____ EXTRACTED ENTRIES

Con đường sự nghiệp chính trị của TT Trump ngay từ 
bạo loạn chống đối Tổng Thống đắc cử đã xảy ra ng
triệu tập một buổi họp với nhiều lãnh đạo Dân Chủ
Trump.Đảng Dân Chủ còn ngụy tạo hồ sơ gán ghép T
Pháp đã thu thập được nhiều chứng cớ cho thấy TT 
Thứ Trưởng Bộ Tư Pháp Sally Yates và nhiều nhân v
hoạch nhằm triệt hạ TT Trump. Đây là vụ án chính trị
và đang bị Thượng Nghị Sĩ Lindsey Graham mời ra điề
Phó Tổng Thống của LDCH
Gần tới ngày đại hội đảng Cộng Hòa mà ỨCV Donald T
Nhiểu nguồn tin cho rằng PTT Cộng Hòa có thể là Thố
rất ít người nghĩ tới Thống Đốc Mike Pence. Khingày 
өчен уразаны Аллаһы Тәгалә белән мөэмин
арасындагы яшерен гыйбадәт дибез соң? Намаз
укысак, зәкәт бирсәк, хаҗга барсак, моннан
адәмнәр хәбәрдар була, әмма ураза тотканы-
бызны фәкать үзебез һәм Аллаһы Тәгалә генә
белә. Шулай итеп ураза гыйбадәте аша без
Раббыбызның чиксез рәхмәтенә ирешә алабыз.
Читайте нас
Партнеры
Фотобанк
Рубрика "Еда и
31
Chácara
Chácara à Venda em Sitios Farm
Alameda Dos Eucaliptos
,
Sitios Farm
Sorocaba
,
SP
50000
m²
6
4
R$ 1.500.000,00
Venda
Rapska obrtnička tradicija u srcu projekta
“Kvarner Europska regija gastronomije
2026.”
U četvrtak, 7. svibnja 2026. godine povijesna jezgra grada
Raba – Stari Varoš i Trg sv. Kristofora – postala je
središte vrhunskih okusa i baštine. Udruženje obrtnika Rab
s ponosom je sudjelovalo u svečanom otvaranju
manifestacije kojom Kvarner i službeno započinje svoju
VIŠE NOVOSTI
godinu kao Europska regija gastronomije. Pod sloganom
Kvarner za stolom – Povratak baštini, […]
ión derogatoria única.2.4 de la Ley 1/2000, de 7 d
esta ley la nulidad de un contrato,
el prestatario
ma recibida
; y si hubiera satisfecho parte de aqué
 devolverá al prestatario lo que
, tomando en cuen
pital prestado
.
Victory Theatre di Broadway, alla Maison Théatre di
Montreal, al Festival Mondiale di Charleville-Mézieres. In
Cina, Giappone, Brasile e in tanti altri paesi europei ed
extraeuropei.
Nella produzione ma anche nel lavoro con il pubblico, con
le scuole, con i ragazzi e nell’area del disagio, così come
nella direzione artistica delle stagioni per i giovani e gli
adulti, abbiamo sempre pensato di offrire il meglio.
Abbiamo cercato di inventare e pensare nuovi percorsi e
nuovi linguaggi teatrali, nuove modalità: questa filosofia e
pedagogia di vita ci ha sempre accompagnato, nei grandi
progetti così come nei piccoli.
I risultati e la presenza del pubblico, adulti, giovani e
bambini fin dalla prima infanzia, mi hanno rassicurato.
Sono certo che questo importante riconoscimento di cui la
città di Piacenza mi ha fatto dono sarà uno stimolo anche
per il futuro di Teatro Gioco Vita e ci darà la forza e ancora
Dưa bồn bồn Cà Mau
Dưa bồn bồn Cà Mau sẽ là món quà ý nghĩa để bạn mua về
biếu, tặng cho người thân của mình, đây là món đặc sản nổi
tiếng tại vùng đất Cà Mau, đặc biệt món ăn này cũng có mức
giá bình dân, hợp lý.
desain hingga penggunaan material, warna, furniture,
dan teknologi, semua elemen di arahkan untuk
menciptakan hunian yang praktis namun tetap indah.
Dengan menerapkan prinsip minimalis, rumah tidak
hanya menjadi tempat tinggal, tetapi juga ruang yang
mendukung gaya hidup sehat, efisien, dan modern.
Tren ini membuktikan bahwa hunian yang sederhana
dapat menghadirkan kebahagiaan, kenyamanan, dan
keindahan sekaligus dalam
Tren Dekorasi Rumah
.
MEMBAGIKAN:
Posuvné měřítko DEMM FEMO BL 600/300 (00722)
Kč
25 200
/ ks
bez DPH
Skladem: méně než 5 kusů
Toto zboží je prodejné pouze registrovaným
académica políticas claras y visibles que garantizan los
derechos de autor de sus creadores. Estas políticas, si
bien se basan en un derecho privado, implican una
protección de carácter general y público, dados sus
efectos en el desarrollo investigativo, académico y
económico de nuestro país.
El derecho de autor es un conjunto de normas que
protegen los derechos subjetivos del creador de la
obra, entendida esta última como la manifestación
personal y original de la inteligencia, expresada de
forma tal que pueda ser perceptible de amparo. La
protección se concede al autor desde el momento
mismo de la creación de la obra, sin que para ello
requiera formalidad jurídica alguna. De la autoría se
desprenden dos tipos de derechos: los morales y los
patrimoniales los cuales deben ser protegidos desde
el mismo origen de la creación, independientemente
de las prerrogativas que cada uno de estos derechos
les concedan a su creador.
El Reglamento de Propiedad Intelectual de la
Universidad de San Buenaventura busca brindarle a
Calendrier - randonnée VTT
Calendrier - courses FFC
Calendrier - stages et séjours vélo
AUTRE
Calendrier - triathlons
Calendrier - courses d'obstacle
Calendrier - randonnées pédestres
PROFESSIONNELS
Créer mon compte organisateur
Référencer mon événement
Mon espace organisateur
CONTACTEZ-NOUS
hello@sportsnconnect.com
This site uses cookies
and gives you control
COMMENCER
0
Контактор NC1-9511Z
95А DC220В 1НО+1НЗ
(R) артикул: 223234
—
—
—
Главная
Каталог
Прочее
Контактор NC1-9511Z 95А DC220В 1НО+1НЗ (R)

________

*TASK DIRECTIONS:*
All lines that hold the word "Pháp" should be copied from the data.

*EXERCISE OUTPUT:*
Pháp đã thu thập được nhiều chứng cớ cho thấy TT 
Thứ Trưởng Bộ Tư Pháp Sally Yates và nhiều nhân v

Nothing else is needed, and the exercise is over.